## DATASET RECORDS

========================================================================

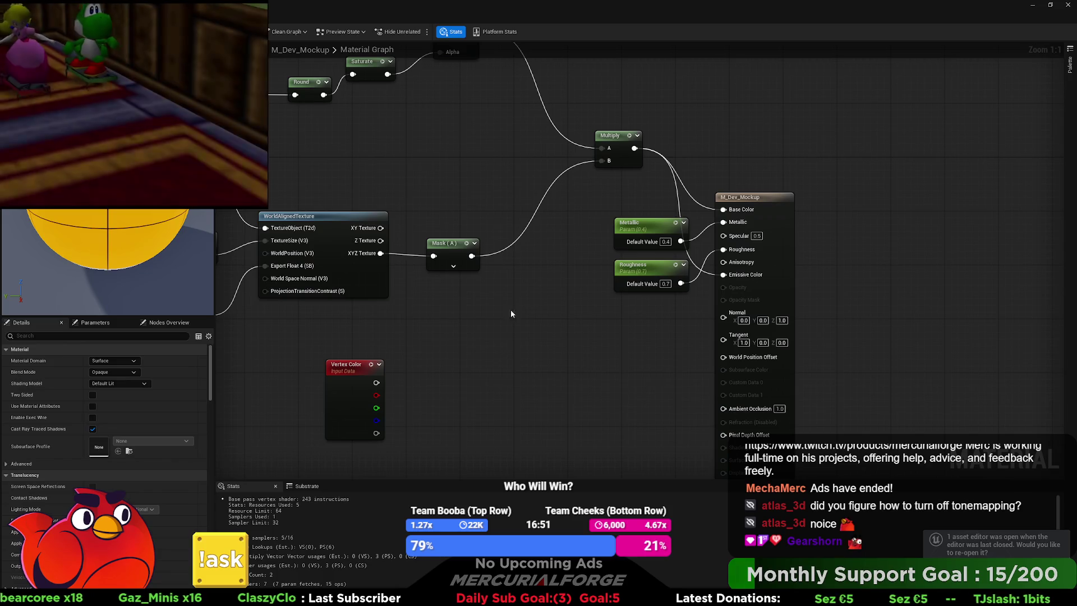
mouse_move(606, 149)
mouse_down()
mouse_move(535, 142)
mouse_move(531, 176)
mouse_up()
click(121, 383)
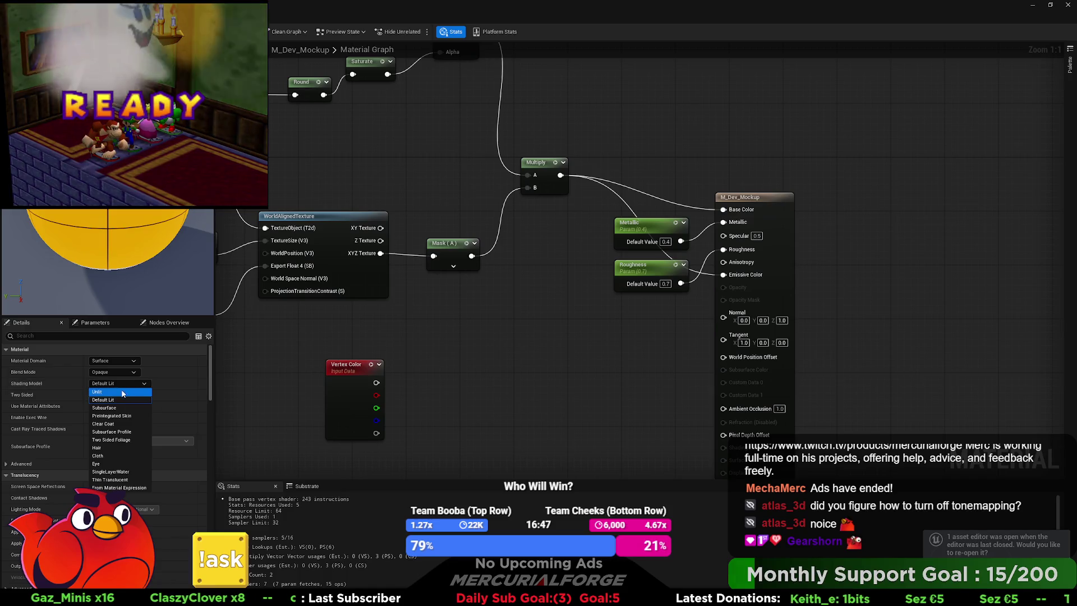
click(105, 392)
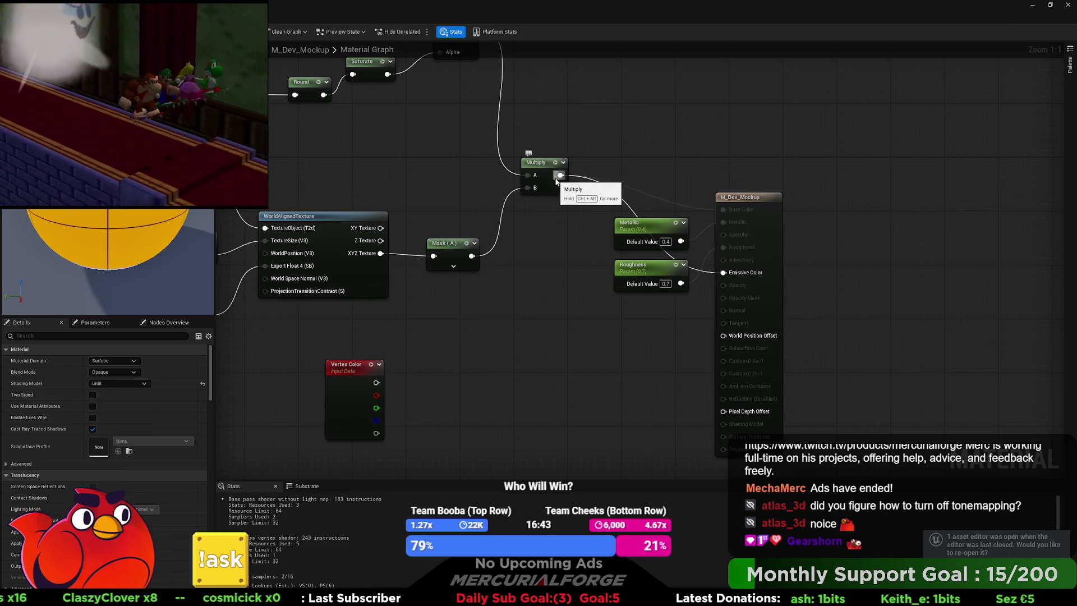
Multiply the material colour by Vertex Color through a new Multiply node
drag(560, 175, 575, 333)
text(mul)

========================================================================

## WORK REQUIRED
Copy every record exactly, without the pictures.

## TASK RESPONSE
mouse_move(606, 149)
mouse_down()
mouse_move(535, 142)
mouse_move(531, 176)
mouse_up()
click(121, 383)
click(105, 392)
Multiply the material colour by Vertex Color through a new Multiply node
drag(560, 175, 575, 333)
text(mul)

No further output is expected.